Extrait:
........
5. Il faut ajouter aussi, comme source, l’hostilité des médias envers tout groupe, mouvement ou personnes souhaitant bousculer l’ordre établi; généralement les mouvements de gauche qui s’attaquent au système politico-religio-militaro-économique en place. Les nouvelles provenant de ces groupes seront généralement diffusées en utilisant un angle des plus négatifs ou, tout simplement, seront reléguées aux oubliettes.
« Au fil des ans, de conclure Baillargeon, avec une constance aussi prévisible que remarquable, les grands médias corporatistes ont, sur mille et autres sujets cruciaux, tendu à exposer, défendre et propager le point de vue des élites - lesquels possèdent ces même médias - et des élites politiques, qui est bien souvent exactement le même. Tout cela ne peut que limiter sérieusement la portée du débat démocratique, voire de le dénaturer profondément. »
Chasse à l’audimat
À ces cinq grands filtres d’Herman et Chomsky, nous pouvons aussi ajouter la chasse à l’audimat et au tirage élevé. Plus ces derniers sont élevés, plus le média devient alléchant pour les annonceurs et plus le média sait garnir ses coffres. C’est ainsi que l’information diffusée en manchette ou en primeur n’est plus nécessairement triée selon son impact sur la société, mais aussi selon sa valeur marchande.
Quand un média québécois fait la manchette avec Céline Dion, par exemple, il augmente du coup ses ventes ou ses cotes d’écoute cette journée-là; idem pour un grand rendez-vous sportif, un scandale sexuel ou une catastrophe naturelle. Difficile de résister à la tentation de ‘jouer ça gros’ en première page…
C’est l’apologie des quatre « S » : le show business, le sexe, le sport et le sang. Si le show business, le sexe, le sport sont trois éléments très « vendeurs », le sang, en y englobant tout ce que craint le lecteur, est probablement le plus lucratif de tous.
........
Liste des tâches:
1 - Relevez les quatre « S » dont l'extrait sur les médias fait l'apologie.
2 - Rédigez la suite de l'extrait sur les médias à partir de sa dernière phrase.

Données de l'exercice:
........
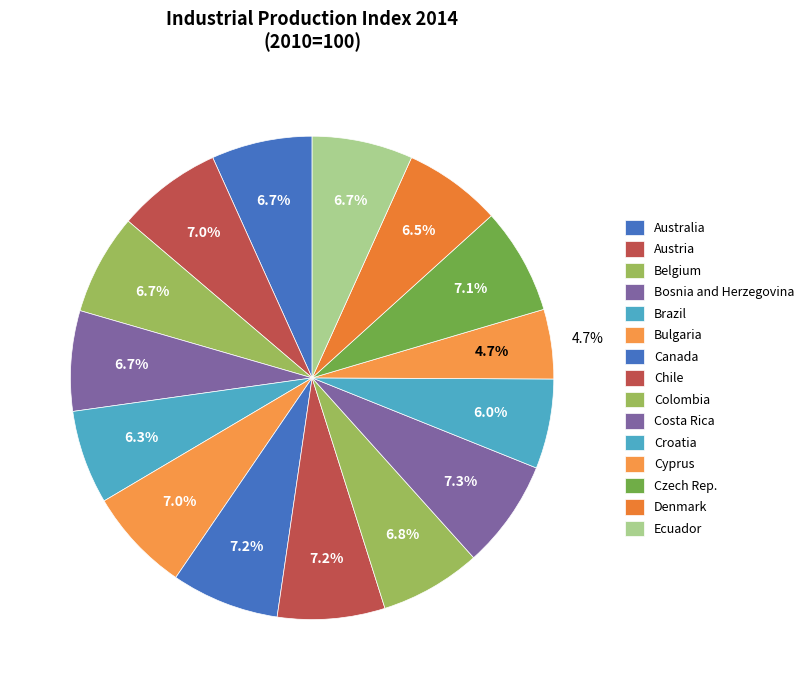

Which category has the smallest portion of the pie?

Cyprus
........
Réponses par tâche:
1 - Le show business, le sexe, le sport et le sang.

2 -
Les gens adorent discuter et se renseigner sur tout ce qui leur fait peur : les guerres, le terrorisme, la pédophilie, les catastrophes naturelles, les épidémies, les sectes, tout y passe, avec l’intérêt, non pas de rassurer le public, mais plutôt d’amplifier ce phénomène de peur, ce qui permet aux médias d’étirer la sauce et même d’être redondant.
Le contrôle et la manipulation de l’information
C’est ainsi que d’autres informations, qui ont un plus grand impact au sein de la société, sont reléguées au second rang et se retrouvent avec moins de visibilité. Il est donc facile pour tout média de manipuler ainsi l’information; pas nécessairement en diffusant des informations biaisées, mais plutôt en reléguant des informations importantes au second rang, voire en omettant de les diffuser, sous le prétexte qu’il n’y avait plus assez d’espace rédactionnel ou de temps d’antenne.
Si aujourd’hui nous pouvons voir les grandes accusations et scandales défrayer les manchettes, demain nous ne pourrons voir, s’il y a lieu, les acquittements et rectifications des faits qu’en fin de journal ou de bulletin télévisé. Ce qui fait en sorte que les masses ne retiendront que les accusations, le scandale quoi, puisque la rectification des faits n’aura absolument pas eu la même attention de la part des médias; d’autant plus qu’un nouveau scandale du jour sera probablement venu occulter cette rectification.
Et si nous ajoutons à cela que l’importance de l’information sera calculée en fonction des idéologies politiques et des agendas cachés des propriétaires de journaux, nous nous retrouvons devant un contenu qui est souvent fort biaisé et loin d’être conforme à la réalité.
Si, en théorie, le rôle des médias est de contrebalancer le pouvoir des gouvernements, en pratique, il ne joue ce rôle que partiellement. Lorsque vient la question d’une soi-disant sécurité nationale (la guerre au terrorisme, la guerre en Afghanistan et surtout les deux guerres en Irak, en sont de bons exemples), toute la machine médiatique se met en branle et appuie les démarches gouvernementales.
En ne reprenant que l’information officielle des gouvernements, sans contre vérification (qu’on ne lui permet pas de faire d’ailleurs, souvent pour des questions de « sécurité nationale »…), elle perd totalement son sens critique. Tout média et tout journaliste allant à contresens de ces politiques est lourdement sanctionné (il pourra être accusé notamment d’un manque d’esprit patriotique et tout cela se soldera souvent par des congédiements).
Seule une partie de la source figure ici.